You may not have heard of Stainless, but if you've used the official SDKs of Claude, OpenAI, or Cloudflare, you've likely indirectly used code it generated.
Beyond OpenAI and Anthropic, Stainless's client list includes Meta, Groq, Runway, Cerebras, and others, covering nearly all the top players in AI infrastructure.
It acts as a "translator" between large models and developers: converting obscure API specifications into ready-to-use code libraries for developers.
Now, Anthropic has acquired Stainless, with both companies announcing the completion of the acquisition.
The Stainless founding team will join Anthropic, and Stainless will begin sunsetting its managed products, including the SDK generator.
This is not a simple tool company acquisition.
In its official blog post about acquiring Stainless, Anthropic mentioned that the upper limit of an agent's capabilities depends on how many external systems it can connect to: acquiring Stainless is about strengthening the agent's interfaces.
The AI frontier is shifting from models that can only answer questions to agents that can proactively execute tasks—and an agent's capabilities depend on the systems it can reach.
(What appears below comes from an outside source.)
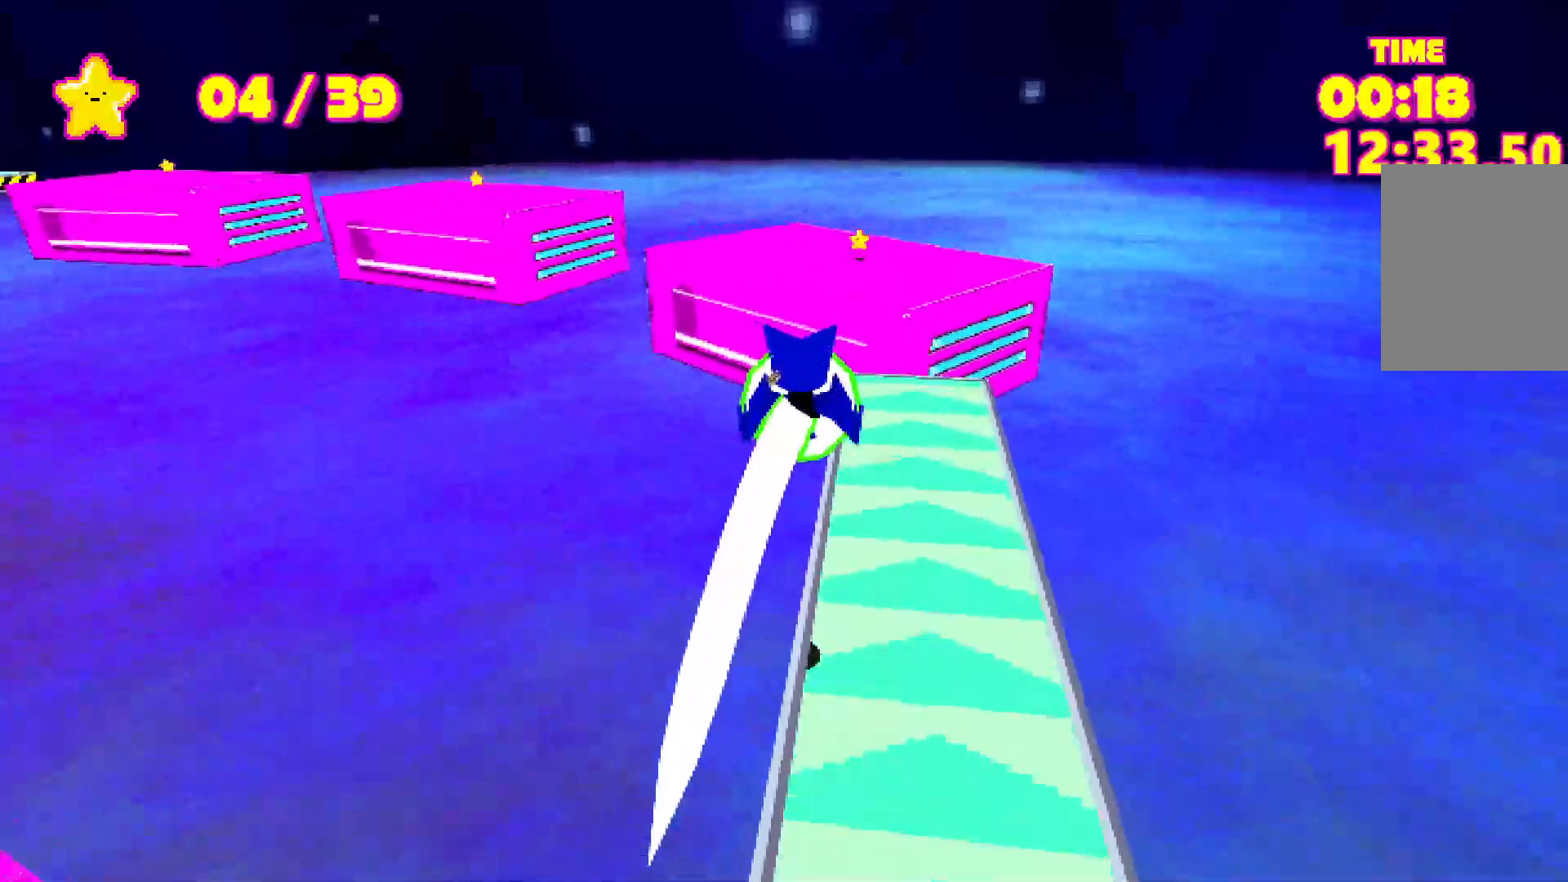
{"keys": ["shift", "space", "w"], "events": [[267, "space", "down"]]}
Acquiring Stainless is precisely to expand this reach further.
If we place this acquisition within the context of Anthropic's actions over the past 18 months, the three-piece agent suite is now complete: Claude is the model, Stainless is the interface, and MCP is the connection.
The Company That Wrote SDKs for Multiple AI Giants Has Been Bought by Anthropic
Stainless was founded in New York in 2022 by Alex Rattray, who came from Stripe, where he led the redesign of the API documentation and personally built Stripe's SDK code generation system.
During user research, he discovered that developers never directly call API endpoints: for them, the SDK is the API itself.
This insight directly led him to later found Stainless, turning that capability into a product.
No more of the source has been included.